--- Extrait du texte ---
━━━━
Si Suricata identifie à travers ses règles des indicateurs de compromissions, alors le nombre d'alerte devrait être supérieur à 0. 

Si tel est le cas, ces alertes sont consultables au sein du fichier eve.json ou fast.log. \
Les étapes suivantes considèrent que des alertes ont été générées. L'action initiale consiste donc à parcourir le fichier **eve.json** et le charger dans un dataFrame pour analyser plus facilement les données qu'il contient.



In [None]:
# Load nested eve.json in dataFrame
with open(f"{ LOGDIR }/eve.json", "r") as eveFile:
    df_suricata = pd.json_normalize([
        json.loads(line) for line in eveFile
    ], max_level=1)

df_suricata['flow_id'] = df_suricata['flow_id'].fillna(0).astype(int)
df_suricata['alert.signature_id'] = df_suricata['alert.signature_id'].fillna(0).astype(int)
df_suricata['dest_port'] = df_suricata['dest_port'].fillna(0).astype(int)
df_suricata['src_port'] = df_suricata['src_port'].fillna(0).astype(int)

df_suricata['flow.start'] = pd.to_datetime(df_suricata['flow.start'], format='%Y-%m-%d %H:%M:%S')
df_suricata['timestamp'] = pd.to_datetime(df_suricata['timestamp'], format='%Y-%m-%d %H:%M:%S')
━━━━
--- À compléter ---
A. Répondez aux questions suivantes à partir de l'extrait sur Suricata :
(i) Dans quels fichiers les alertes sont-elles consultables ?
(ii) Dans quelle structure le fichier eve.json est-il chargé ?
(iii) Par quelle valeur les valeurs manquantes de la colonne 'flow_id' sont-elles remplacées avant la conversion en entier ?
B. Résumez l'extrait sur Suricata en deux phrases.

--- Contenu des données ---
━━━━
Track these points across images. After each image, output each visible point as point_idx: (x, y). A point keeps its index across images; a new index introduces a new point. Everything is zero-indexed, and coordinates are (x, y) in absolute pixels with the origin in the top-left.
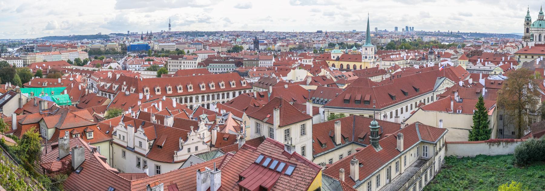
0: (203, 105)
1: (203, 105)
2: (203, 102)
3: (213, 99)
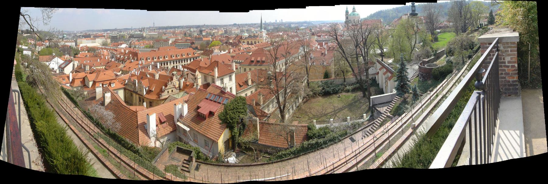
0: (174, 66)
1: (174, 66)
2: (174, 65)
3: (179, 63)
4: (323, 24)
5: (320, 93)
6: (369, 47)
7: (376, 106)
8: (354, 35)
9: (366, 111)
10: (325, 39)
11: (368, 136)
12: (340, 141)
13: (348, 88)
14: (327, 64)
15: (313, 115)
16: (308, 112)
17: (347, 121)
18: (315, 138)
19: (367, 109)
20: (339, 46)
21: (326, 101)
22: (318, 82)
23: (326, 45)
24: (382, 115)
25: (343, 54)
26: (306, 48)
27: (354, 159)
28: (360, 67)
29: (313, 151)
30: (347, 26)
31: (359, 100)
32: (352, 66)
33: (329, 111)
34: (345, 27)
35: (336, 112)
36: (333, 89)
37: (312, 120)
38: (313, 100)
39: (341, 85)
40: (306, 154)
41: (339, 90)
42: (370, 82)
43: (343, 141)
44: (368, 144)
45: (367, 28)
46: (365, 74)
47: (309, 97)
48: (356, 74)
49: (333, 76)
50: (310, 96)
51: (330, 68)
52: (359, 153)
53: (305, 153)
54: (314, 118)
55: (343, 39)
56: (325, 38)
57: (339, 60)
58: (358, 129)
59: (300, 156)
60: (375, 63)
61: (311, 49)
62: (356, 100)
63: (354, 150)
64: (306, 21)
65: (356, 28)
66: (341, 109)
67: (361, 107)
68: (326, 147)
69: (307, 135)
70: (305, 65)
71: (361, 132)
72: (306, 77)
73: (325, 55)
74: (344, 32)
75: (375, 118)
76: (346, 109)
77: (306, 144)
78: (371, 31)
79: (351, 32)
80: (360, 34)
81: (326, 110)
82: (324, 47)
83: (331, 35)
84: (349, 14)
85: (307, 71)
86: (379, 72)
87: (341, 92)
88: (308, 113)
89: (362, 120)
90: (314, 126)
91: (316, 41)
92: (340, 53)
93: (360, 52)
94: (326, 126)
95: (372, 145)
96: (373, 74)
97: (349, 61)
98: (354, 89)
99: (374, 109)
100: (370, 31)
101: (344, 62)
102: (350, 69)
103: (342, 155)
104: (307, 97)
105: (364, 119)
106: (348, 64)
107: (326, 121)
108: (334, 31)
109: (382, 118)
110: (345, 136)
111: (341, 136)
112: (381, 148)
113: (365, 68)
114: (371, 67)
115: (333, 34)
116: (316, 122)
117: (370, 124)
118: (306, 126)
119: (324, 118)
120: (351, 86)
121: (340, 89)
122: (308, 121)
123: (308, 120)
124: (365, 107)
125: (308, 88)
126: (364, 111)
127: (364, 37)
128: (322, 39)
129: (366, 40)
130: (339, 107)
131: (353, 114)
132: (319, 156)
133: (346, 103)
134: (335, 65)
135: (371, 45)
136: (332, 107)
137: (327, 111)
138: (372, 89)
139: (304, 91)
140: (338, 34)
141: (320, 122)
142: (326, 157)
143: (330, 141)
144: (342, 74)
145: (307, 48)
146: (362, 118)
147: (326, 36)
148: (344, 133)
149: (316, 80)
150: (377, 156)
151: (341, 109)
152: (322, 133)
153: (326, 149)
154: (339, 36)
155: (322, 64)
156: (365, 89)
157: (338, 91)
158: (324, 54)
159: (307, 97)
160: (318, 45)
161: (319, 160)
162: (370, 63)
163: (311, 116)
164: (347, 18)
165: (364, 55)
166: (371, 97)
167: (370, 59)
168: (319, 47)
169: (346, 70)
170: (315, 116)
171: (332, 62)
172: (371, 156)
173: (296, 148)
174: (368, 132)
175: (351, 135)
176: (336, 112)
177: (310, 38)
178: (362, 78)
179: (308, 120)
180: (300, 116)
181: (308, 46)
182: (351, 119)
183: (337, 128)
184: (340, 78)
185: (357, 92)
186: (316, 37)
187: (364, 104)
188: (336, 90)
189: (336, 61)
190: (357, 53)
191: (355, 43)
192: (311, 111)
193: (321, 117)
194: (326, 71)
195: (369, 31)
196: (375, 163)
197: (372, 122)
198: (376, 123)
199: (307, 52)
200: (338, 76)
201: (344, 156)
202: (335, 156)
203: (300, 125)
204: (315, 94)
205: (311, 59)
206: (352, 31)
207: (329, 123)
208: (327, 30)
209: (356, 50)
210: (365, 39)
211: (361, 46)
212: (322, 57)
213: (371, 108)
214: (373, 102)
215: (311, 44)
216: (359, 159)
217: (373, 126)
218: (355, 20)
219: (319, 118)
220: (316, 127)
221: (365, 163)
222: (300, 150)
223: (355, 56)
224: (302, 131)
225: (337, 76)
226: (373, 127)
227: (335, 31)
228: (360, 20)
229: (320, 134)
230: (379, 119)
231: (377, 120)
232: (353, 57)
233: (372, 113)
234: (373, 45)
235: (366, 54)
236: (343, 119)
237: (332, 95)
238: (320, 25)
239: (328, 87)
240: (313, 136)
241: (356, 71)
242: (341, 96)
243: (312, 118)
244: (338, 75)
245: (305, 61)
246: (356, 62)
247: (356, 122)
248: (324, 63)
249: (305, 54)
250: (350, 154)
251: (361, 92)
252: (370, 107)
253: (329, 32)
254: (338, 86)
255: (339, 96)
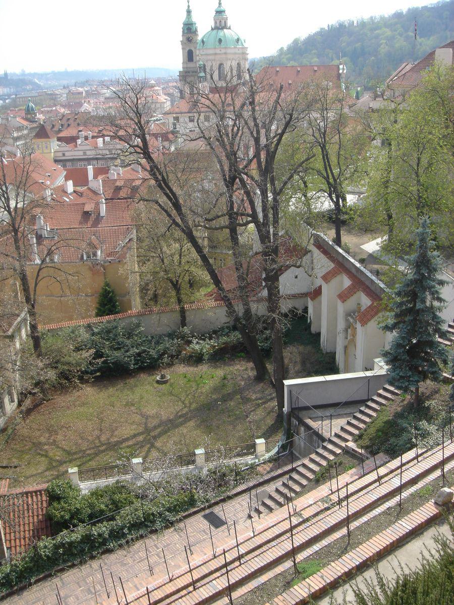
━━━━
--- Réponses dans l'ordre ---
A.
(i) Dans le fichier eve.json ou dans le fichier fast.log.
(ii) Dans un dataFrame.
(iii) Par 0.

B. Lorsque Suricata identifie par ses règles des indicateurs de compromission, le nombre d'alertes devrait être supérieur à 0, et ces alertes sont consultables dans eve.json ou fast.log. En supposant que des alertes ont été générées, on charge eve.json dans un dataFrame, puis on convertit plusieurs colonnes en entiers et les champs 'flow.start' et 'timestamp' en dates.